Sex and the River Styx by Edward Hoagland
Reviewed by Steve Yarbrough
The Oregonian
"Believing in life," Edward Hoagland writes in "Curtain Calls," one of the essays in his splendid new collection, "I believe in death as well, and at seventy-six look forward to my immersion in the other plane of the seesaw also. Without wishing to hasten it, in other words, I don't dread the event. The politics will be less rancid, my dentistry at an end, and the TV off." Reading this essay and several of the others in Sex and the River Styx, I found myself marveling at Hoagland's notes of acceptance.
As these essays will prove to those who don't know the work of this extraordinary writer, Hoagland has lived life to the hilt. Though born in New York City, he spent most of his early years in rural Connecticut, where his family kept a dozen hens and he learned to feel "like part of the flock." In the beautiful opening essay "Small Silences," he describes wandering through the woods nearby, taking note of tall pines "with their thousand jewely shards of light as you looked up on a sunny day" and the "white birches whose curling strips of bark you could write on not just with a pencil but with your fingernail if you had to."
As a young man he worked as a cage boy for Ringling Bros. and Barnum and Bailey, an experience he alludes to in "Circus Music," and it was during this time that he came to love animals such as elephants and orangutans that many of us have never gotten within 50 feet of. Later, he traveled the globe writing about exotic locations for such publications as National Geographic, Harper's and Esquire. He revisits some of those places here, in essays that take him to Africa and Asia.
Hoagland has seen more of the world than all but a few of us, and if much of it has evoked wonder in his heart, a lot of it has also bothered him. "Going through airport security," he writes, "I've sometimes wondered what would happen if thoughts could be screened." He admits to being ashamed that he's "never been arrested on a matter of conscience." He finds the indignities suffered by the elderly who need medical treatment outrageous; he thinks this country is guilty of mistreating Arab Americans; he decries "the din of innovation." He tells us that he doesn't "want to live in a world drained of elephants and sharks and whales, where my grief over how we've treated captive apes is dwarfed when the last wild carcasses are concealed under the loads on log trucks, to be cooked as bushmeat in Kinshasa's slums."
Some of the most moving reflections come when the author ruminates on what, for many, would constitute personal failures: the demise of his marriages, an abortion about which he is "fitfully wistful," his penchant for "selfish waffling." He has the courage to wonder in print whether he stayed in one marriage as long as he did "entirely for the sake of our child or for my wife's health insurance." Yet, he tells us, he is "not one who regrets defaulting on the chances of his youth now that he gets quite breathless on an upgrade."

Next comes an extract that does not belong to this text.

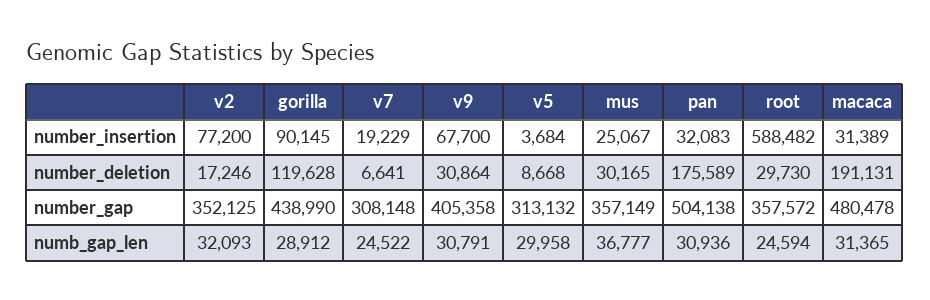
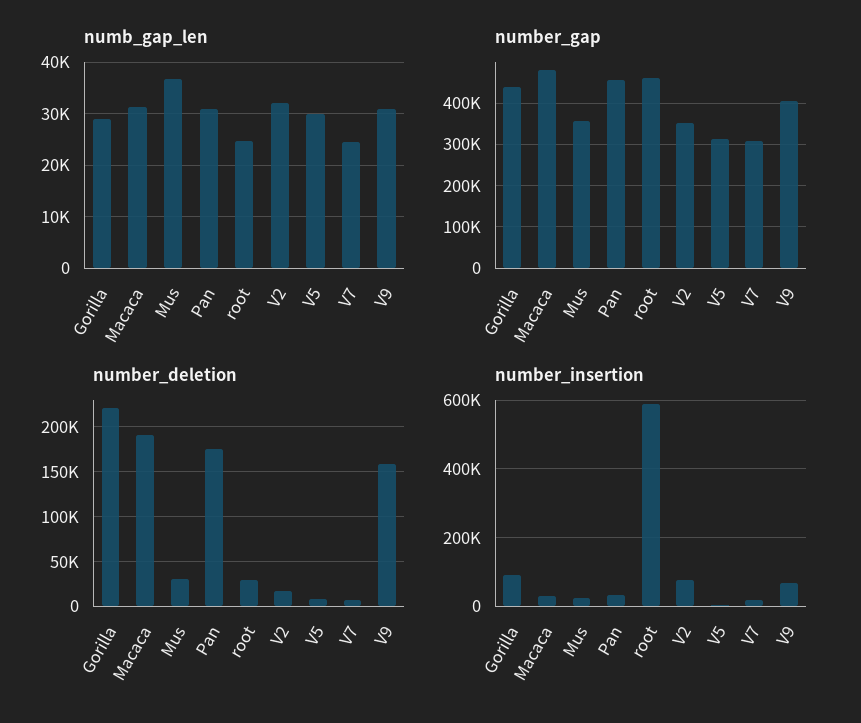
number_deletion, gorilla: 119628 -> 220000
number_deletion, v9: 30864 -> 160000
number_gap, pan: 504138 -> 460000
number_gap, root: 357572 -> 460000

I read much of this new collection while lounging on beaches on the island of Vieques, off the coast of Puerto Rico, and in retrospect that seems peculiarly appropriate. Those beaches were the most pristine I've ever seen, and they were often deserted or almost deserted -- a far cry from the ones I used to frequent when I lived in California, where you often couldn't find an unoccupied spot large enough to spread your towel. San Juan is no more than 40 miles away, though, and its towering resorts stand shoulder to shoulder. The proximity of opposites -- an empty beach, a bustling resort -- seems to me the perfect representation of what Hoagland, whose gift for metaphor never fails him in these thoughtful pieces, calls "the riddles of light and darkness."